When using ADF tools to collect files, either by File Properties, Hashes, or Keywords, ADF tools provide three methods for file identification:
- Fast Identification
- Thorough identification for files without extensions
- Thorough identification for all files
When creating your own File Capture it is important to know what each option will work for you.
Fast Identification identifies files by file extension only and is the fastest method by which we identify files. File extensions are the characters following the file name and . (dot). Those file extensions may look like the examples below:
- Dog Picture.jpg
- Dog Article.doc
- Dog Article.docx
This method will not identify files without file extensions or that have the wrong file extension.
Sometimes files do not have file extensions. This can happen with internet cache files, or apps that specifically do not save files with an extension (to prevent user interaction outside of the application).
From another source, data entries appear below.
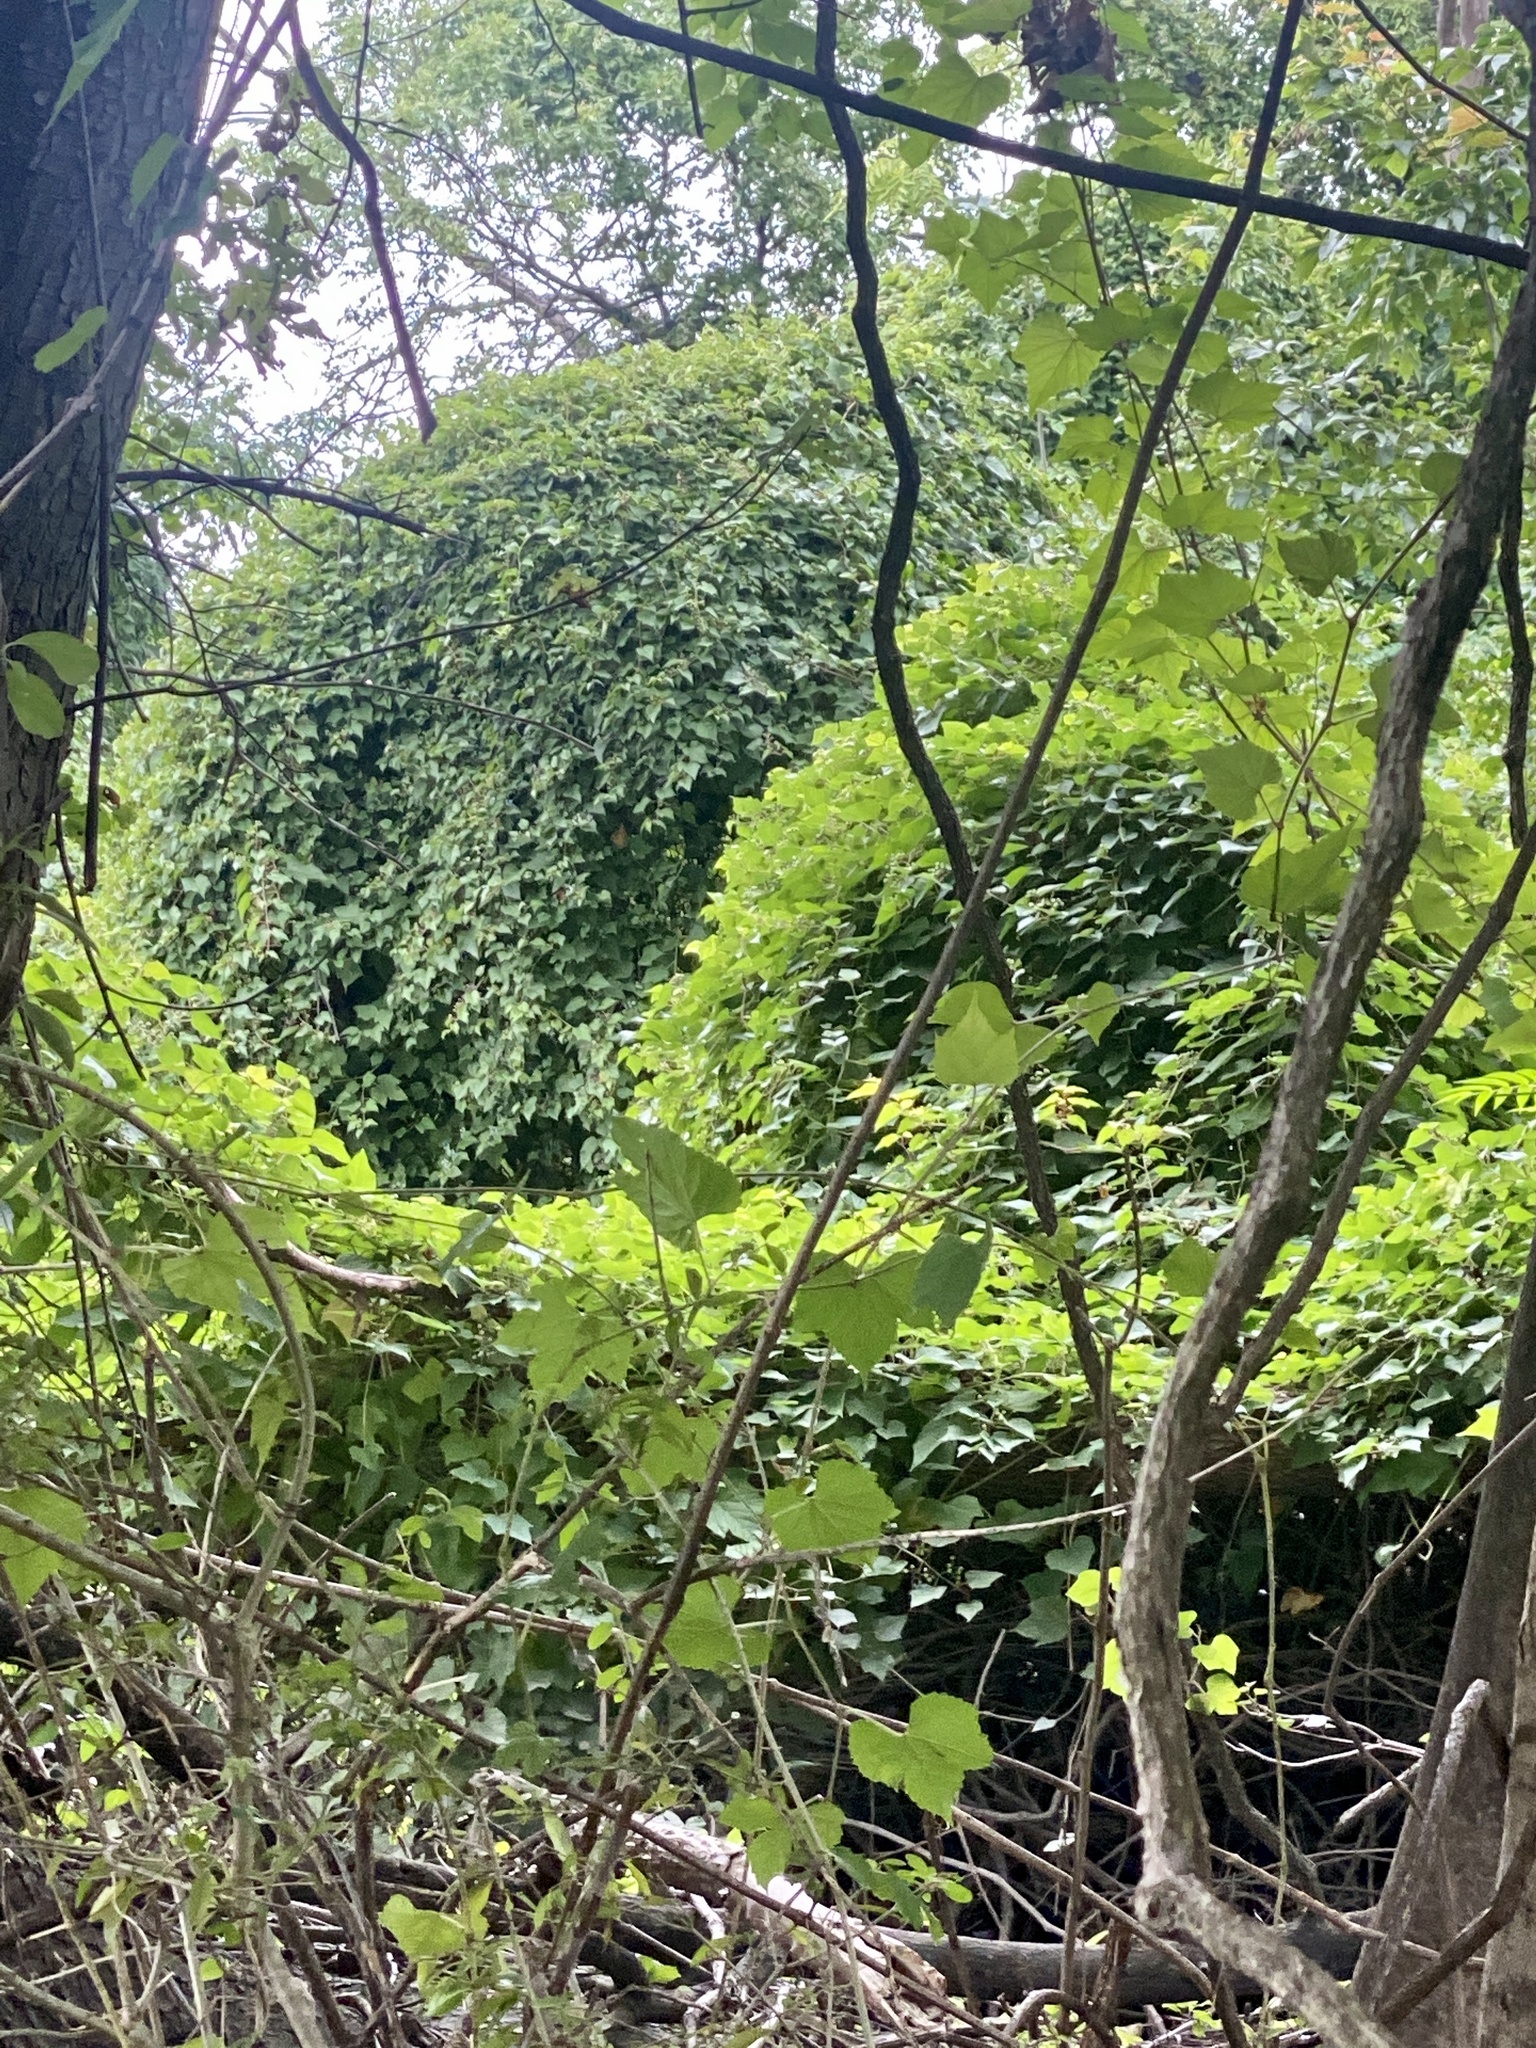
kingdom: Plantae
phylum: Tracheophyta
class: Magnoliopsida
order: Vitales
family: Vitaceae
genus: Ampelopsis
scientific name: Ampelopsis glandulosa
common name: Amur peppervine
In this case we rely on the file signature, also called the file header or magic number.A file signature is a unique sequence of identifying bytes written to a file's header. On a Windows system, a file signature is normally contained within the first 20 bytes of the file.
When we look at a file, for example, a JPG image file, the device has interpreted it to be an image file by the file extension and displays the image to you. But if we remove the file extension JPG, how does the device know what type of file it is and what to display? The device will revert to the file header and read the first few bytes and describe prior data. These first bytes are specific to the file type.
The next method for identifying files is thorough identification for files without extensions. We will identify all files by file extension. However, if a file does not have a file extension, we will look at the file header for that specific file and identify it. This allows us to retain the speed of identifying files quickly to get more data, such as cache files and files specifically created without extensions. This is also referred to as "speed optimized". Any Search Profile labeled as "speed optimized" has this identification method selected.
Our third option is thorough identification for all files. This method exclusively looks at the file header of each and every file and determines what type of file it is, regardless of the file extension. This is a longer process; however, it will give you mismatched files, or files where the files extension does not match the file header. An example is shown here where all of the image files have the wrong file extension, and are recorded as such in the file properties.
To summarize, fast identification is for file extensions only- we think of this as the fastest, where you can get to the low-hanging fruit. Thorough file identification for files without extensions is "speed optimized" and focuses on the file extension first, if there is no file extension file header. Finally, thorough file identification for all files is the most comprehensive option which allow for search of mismatched files and file header analysis only.